🤖 AI Summary
VAR models suffer from prohibitive computational overhead during large-scale autoregressive generation, and existing acceleration methods rely on manually predefined step counts, ignoring intrinsic semantic importance variations across generation stages.
Method: We propose the first training-free, stage-aware acceleration framework. It quantitatively characterizes the semantic importance disparity—early stages being semantics-critical and later stages focusing on detail refinement—and accordingly introduces stage-adaptive dynamic pruning and low-rank approximation. The method is plug-and-play: it requires no fine-tuning or additional training, leveraging only semantic-agnostic analysis and stage-wise computational compression.

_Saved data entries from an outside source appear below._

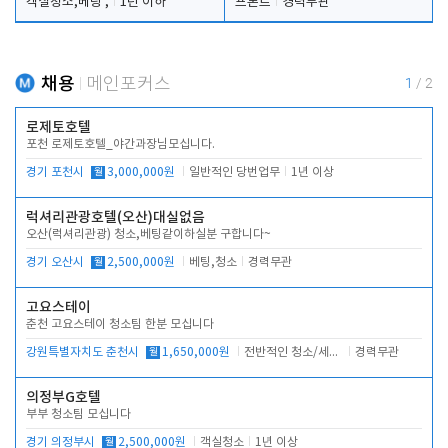
객실청소,베팅 ,
1년 이하
프론트
경력무관
채용
메인포커스
1
/
2
로제토호텔
포천 로제토호텔_야간과장님모십니다.
경기 포천시
월
3,000,000원
일반적인 당번업무
1년 이상
럭셔리관광호텔(오산)대실없음
오산(럭셔리관광) 청소,베팅같이하실분 구합니다~
경기 오산시
월
2,500,000원
베팅,청소
경력무관
고요스테이
춘천 고요스테이 청소팀 한분 모십니다
강원특별자치도 춘천시
월
1,650,000원
전반적인 청소/세탁업무
경력무관
의정부G호텔
부부 청소팀 모십니다
경기 의정부시
월
2,500,000원
객실청소
1년 이상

Contribution/Results: Our approach achieves up to 3.4× speedup while incurring only marginal degradation—0.01 drop in GenEval and 0.26 in DPG—significantly outperforming state-of-the-art baselines. It establishes a new paradigm for efficient, semantics-informed VAR inference.
📝 Abstract
Visual Autoregressive (VAR) modeling departs from the next-token prediction paradigm of traditional Autoregressive (AR) models through next-scale prediction, enabling high-quality image generation. However, the VAR paradigm suffers from sharply increased computational complexity and running time at large-scale steps. Although existing acceleration methods reduce runtime for large-scale steps, but rely on manual step selection and overlook the varying importance of different stages in the generation process. To address this challenge, we present StageVAR, a systematic study and stage-aware acceleration framework for VAR models. Our analysis shows that early steps are critical for preserving semantic and structural consistency and should remain intact, while later steps mainly refine details and can be pruned or approximated for acceleration. Building on these insights, StageVAR introduces a plug-and-play acceleration strategy that exploits semantic irrelevance and low-rank properties in late-stage computations, without requiring additional training. Our proposed StageVAR achieves up to 3.4x speedup with only a 0.01 drop on GenEval and a 0.26 decrease on DPG, consistently outperforming existing acceleration baselines. These results highlight stage-aware design as a powerful principle for efficient visual autoregressive image generation.